CCUS and a long-term solution
The International Energy Agency (IEA) Energy Technology Perspective 2020 represents a commonly held viewpoint that CCUS will almost certainly play a key role in greenhouse gases (GHG) emission reduction, and global energy transition. CCUS is already retrofitted in existing power and industrial plants to tackle carbon dioxide emissions, provide a feasible pathway, and support a rapid scaleup for low-carbon “blue” hydrogen production. This is the most effective current approach for some of the challenging emissions in heavy industries, such as cement, and steel production. Adair Turner, Chair, Energy Transitions Commission surmises, “As a low-carbon, but not zero-carbon technology, CCUS has a complimentary role to play in decarbonization alongside massive clean electrification, hydrogen and sustainable bioresources. Collective action by government, corporates and investors is needed now to ensure that CCUS can scale-up and play this vital but limited role in industrial decarbonization and deliver some of the carbon removals essential to keeping 1.5°C alive.”
The US EIA projects that global demand for energy will increase 50% between today and 2050. This is partially due to a rise in the middle-class across developing economies, driven by global population increases.
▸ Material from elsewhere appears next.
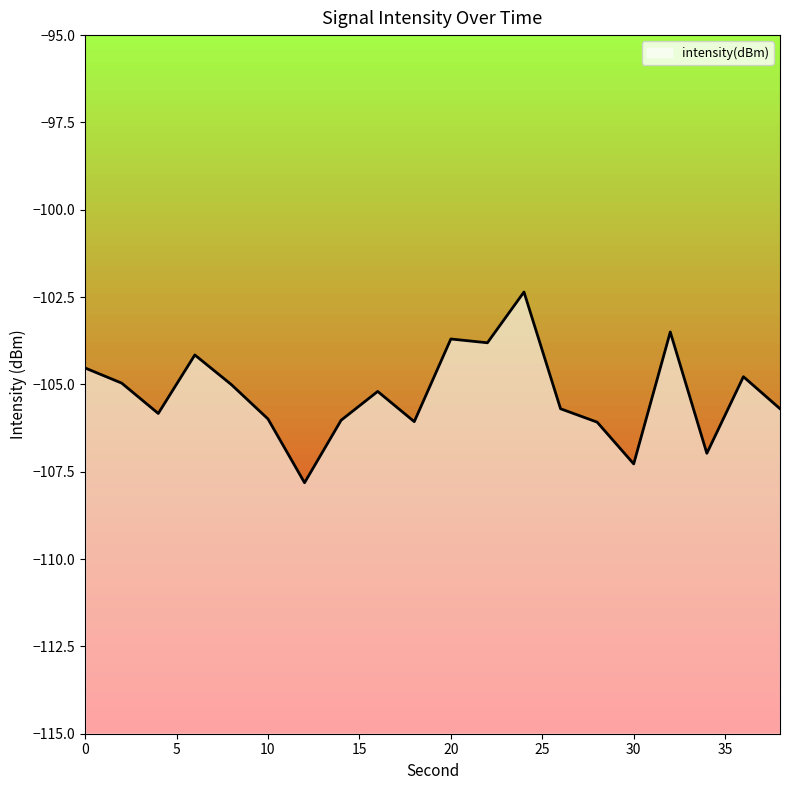

List the labels in order of value, smallest first.

12, 30, 34, 28, 18, 14, 10, 4, 26, 38, 16, 8, 2, 36, 0, 6, 22, 20, 32, 24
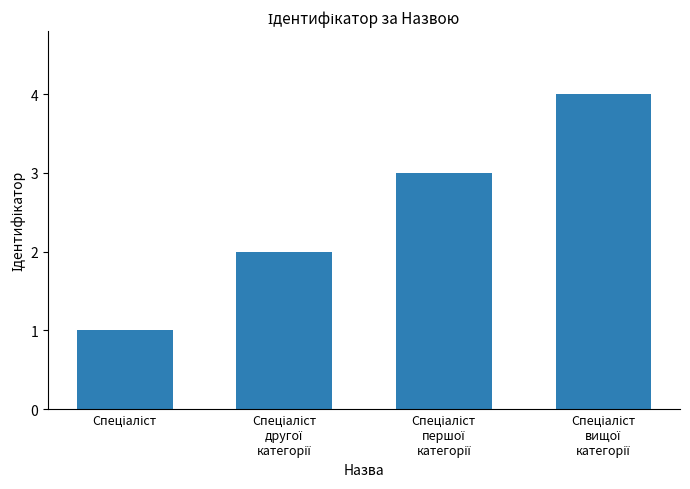

What is the sum of all values?

10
Increased industry focus on energy efficiency can mitigate this curve, but fundamental growth drivers remain. The increasing global demand for energy will accelerate the need for more effective and sustainable ways of delivering this energy to all consumers – from industry, to mobility, to domestic use. Shifts to renewables, and associated increase in electrification is an important, ongoing trend. While industry firms see project fossil fuels, as a very significant energy source over the next forty years, it is necessary to progress rapidly in scaling the world’s capacity to execute carbon capture projects economically.